What is required: Please repeat the lines below exactly. Begin with the line containing "[605,287,614,297] is ->" and go on through the line containing "[446,497,460,510] [45,521,545,535] [45,547,51,557]".

*** Excerpted records ***

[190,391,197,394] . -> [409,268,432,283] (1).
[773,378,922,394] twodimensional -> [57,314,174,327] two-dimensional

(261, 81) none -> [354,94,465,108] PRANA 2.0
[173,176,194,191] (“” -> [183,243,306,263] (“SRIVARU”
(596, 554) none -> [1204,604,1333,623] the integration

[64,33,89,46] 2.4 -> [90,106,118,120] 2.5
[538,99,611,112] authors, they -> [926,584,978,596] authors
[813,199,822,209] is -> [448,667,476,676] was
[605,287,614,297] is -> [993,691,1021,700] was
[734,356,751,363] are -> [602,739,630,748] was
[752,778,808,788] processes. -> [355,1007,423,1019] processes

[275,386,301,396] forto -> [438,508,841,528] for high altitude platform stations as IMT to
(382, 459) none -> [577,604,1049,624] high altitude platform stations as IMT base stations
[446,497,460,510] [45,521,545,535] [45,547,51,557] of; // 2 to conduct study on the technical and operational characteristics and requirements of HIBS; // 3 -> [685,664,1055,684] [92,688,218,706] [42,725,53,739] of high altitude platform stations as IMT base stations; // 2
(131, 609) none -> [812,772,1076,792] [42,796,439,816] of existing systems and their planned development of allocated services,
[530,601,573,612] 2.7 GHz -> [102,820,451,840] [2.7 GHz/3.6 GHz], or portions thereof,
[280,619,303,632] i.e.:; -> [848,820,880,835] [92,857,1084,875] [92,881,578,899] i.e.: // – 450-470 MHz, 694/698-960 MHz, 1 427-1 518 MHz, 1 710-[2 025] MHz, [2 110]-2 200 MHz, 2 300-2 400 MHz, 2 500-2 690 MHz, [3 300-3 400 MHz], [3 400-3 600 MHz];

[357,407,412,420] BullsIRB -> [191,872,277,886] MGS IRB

*** End of Excerpted records ***

Finished task:
[605,287,614,297] is -> [993,691,1021,700] was
[734,356,751,363] are -> [602,739,630,748] was
[752,778,808,788] processes. -> [355,1007,423,1019] processes

[275,386,301,396] forto -> [438,508,841,528] for high altitude platform stations as IMT to
(382, 459) none -> [577,604,1049,624] high altitude platform stations as IMT base stations
[446,497,460,510] [45,521,545,535] [45,547,51,557] of; // 2 to conduct study on the technical and operational characteristics and requirements of HIBS; // 3 -> [685,664,1055,684] [92,688,218,706] [42,725,53,739] of high altitude platform stations as IMT base stations; // 2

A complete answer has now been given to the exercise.